> **Tasks for this exercise**:
(A) In the report on the GA in Washington, list every project Becky Caspi named as part of the new mission.
(B) According to the report on the GA in Washington, how many people attended?
(C) Continue the report on the GA in Washington, starting after its final sentence.

> **Text segment**:
>>>>>
Becky Caspi, head of JFNA’s Israel office, summarized the new mission: continued rebuilding of Israel through projects such as 100 million dollar loan programs for small businesses, partnerships with Tekuma and support for resilience in the western Negev and the Galilee.
A community refusing to be afraid
The GA in Washington was not only a summary of two devastating years. It was a powerful demonstration of a community refusing to yield to fear. Two thousand people attended. Hundreds of millions of dollars have already been deployed. Thousands of volunteers returned home with a clear mission: rebuild Israel and rebuild Jewish life in North America.
As Eric Fingerhut said during the closing plenary, “The Jewish community of North America has stood with Israel since 1948 and always will.”
<<<<<
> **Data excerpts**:
>>>>>
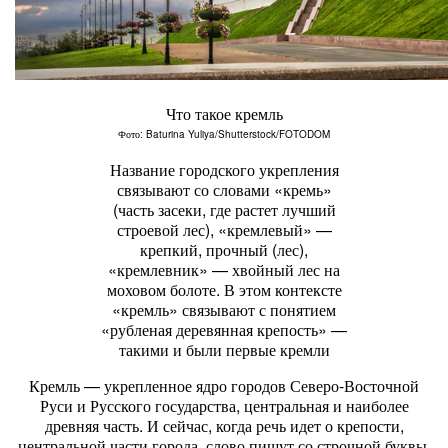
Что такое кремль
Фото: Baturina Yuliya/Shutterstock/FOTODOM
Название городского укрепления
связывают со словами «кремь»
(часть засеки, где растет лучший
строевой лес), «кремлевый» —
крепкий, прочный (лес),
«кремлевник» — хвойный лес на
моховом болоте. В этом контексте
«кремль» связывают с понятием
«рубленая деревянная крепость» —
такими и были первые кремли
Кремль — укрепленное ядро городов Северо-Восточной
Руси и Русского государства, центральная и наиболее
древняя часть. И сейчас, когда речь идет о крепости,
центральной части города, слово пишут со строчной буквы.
<<<<<
>>>>>
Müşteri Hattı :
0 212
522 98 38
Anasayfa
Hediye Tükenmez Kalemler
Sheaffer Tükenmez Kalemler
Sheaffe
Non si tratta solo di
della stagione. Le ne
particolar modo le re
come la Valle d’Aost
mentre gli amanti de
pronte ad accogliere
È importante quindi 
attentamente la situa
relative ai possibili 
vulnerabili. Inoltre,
<<<<<
>>>>>
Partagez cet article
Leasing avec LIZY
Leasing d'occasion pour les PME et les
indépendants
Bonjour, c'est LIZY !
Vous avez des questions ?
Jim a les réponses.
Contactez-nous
<<<<<
> **Expected responses**:
(A)
- 100 million dollar loan programs for small businesses
- Partnerships with Tekuma
- Support for resilience in the western Negev and the Galilee

(B) Two thousand people.

(C)
Fingerhut, like many at the GA, is deeply concerned about declining support for Israel among young people. “There has always been disagreement, but small percentages. You are still talking about 80 to 90 percent of Jews who identify with Israel, support Israel, feel Zionist. Even among young people exposed to hatred on campuses and from their professors, the majority still identify with Israel. And many who say they are ‘against Israel’ turn out, when pressed, to simply oppose the Israeli government. It is not a lost cause. It requires attention.”
He noted that young Americans, including Jews, are being targeted with anti-Israel messaging backed by a billion-dollar campaign. “It reaches their phones constantly. It is a serious problem, but not hopeless. Most young people still understand and support Israel. And the good news is that young people can still be educated and influenced. But we need to invest in it. It is a major challenge.”